= Beginning of Section =
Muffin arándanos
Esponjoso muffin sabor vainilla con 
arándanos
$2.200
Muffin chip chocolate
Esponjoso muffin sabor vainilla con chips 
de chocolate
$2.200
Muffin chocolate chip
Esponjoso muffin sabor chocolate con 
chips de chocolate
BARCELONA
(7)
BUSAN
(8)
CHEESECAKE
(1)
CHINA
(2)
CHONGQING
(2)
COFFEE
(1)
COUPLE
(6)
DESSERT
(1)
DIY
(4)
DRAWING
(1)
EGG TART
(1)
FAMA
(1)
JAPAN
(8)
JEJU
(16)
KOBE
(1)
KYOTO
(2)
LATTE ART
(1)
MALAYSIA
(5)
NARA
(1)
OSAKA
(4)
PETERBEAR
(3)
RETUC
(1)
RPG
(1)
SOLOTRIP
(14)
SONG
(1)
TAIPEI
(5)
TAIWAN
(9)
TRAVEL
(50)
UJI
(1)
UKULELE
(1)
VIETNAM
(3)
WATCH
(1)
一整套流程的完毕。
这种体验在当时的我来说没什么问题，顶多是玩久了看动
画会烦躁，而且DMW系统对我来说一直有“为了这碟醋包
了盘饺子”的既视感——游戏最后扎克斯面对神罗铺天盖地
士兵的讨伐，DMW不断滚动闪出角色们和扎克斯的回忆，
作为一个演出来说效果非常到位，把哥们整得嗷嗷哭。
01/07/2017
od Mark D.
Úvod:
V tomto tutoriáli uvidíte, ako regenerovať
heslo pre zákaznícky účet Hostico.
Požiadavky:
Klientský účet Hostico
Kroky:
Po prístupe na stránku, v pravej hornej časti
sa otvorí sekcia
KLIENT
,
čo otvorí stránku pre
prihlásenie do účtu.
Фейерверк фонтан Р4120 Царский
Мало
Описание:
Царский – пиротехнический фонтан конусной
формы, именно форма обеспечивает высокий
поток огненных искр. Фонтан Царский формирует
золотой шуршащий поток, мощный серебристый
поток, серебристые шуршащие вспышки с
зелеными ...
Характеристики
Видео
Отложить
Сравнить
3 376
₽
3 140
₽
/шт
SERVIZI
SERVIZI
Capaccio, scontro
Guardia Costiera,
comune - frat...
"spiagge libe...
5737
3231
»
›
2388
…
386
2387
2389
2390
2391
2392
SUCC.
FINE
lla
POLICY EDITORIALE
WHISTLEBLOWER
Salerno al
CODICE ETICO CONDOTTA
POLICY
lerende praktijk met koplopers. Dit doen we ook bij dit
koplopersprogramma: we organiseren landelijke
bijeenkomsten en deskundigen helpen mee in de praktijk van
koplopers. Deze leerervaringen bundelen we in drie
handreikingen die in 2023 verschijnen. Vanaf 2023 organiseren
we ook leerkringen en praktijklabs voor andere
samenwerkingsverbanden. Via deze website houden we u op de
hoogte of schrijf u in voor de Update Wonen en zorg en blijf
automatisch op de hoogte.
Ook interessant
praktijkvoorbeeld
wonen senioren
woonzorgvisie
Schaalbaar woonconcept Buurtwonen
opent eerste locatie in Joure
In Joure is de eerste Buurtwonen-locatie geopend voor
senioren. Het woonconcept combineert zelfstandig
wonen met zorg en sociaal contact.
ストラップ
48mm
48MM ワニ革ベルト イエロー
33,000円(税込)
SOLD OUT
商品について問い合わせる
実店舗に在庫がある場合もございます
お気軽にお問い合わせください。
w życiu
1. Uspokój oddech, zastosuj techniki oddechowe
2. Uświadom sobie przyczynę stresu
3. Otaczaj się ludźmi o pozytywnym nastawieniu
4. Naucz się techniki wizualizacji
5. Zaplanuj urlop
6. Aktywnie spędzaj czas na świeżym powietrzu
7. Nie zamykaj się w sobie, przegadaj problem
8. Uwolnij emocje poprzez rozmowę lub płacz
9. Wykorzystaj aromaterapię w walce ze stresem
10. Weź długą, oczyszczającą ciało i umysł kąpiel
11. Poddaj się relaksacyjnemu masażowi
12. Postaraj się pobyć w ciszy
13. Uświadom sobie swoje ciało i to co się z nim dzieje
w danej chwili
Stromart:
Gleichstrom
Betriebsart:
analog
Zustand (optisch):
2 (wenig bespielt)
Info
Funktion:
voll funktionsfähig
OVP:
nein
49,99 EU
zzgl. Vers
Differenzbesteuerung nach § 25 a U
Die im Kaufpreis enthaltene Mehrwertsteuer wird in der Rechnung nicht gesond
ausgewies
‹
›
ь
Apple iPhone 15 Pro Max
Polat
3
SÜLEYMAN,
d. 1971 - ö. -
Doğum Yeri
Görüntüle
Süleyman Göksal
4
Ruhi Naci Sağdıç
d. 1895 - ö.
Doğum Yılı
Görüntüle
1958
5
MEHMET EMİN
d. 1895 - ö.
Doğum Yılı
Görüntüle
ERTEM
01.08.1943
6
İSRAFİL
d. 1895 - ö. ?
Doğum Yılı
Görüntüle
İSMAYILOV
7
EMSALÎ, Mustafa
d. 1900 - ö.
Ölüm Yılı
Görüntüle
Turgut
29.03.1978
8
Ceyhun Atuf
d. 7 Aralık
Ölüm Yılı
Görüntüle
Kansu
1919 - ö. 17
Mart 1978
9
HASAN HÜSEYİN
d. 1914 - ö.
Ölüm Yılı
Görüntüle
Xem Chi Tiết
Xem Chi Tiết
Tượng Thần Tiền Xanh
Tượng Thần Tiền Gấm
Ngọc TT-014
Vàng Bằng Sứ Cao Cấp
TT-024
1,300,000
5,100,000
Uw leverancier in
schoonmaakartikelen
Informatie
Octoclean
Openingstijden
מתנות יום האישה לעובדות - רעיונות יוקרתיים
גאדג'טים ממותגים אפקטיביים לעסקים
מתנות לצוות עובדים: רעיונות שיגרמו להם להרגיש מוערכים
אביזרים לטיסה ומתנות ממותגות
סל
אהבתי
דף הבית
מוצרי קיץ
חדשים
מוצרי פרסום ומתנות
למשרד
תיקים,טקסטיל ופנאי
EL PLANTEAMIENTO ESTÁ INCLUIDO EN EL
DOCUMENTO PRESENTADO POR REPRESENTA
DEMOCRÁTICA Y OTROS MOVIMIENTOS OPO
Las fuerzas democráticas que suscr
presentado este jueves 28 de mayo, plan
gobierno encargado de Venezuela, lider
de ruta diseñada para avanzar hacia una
= End of Section =
### Work required
Find the string "sabor" in the entries above and return each line that holds it.

### Your solution
Esponjoso muffin sabor vainilla con 
Esponjoso muffin sabor vainilla con chips 
Esponjoso muffin sabor chocolate con 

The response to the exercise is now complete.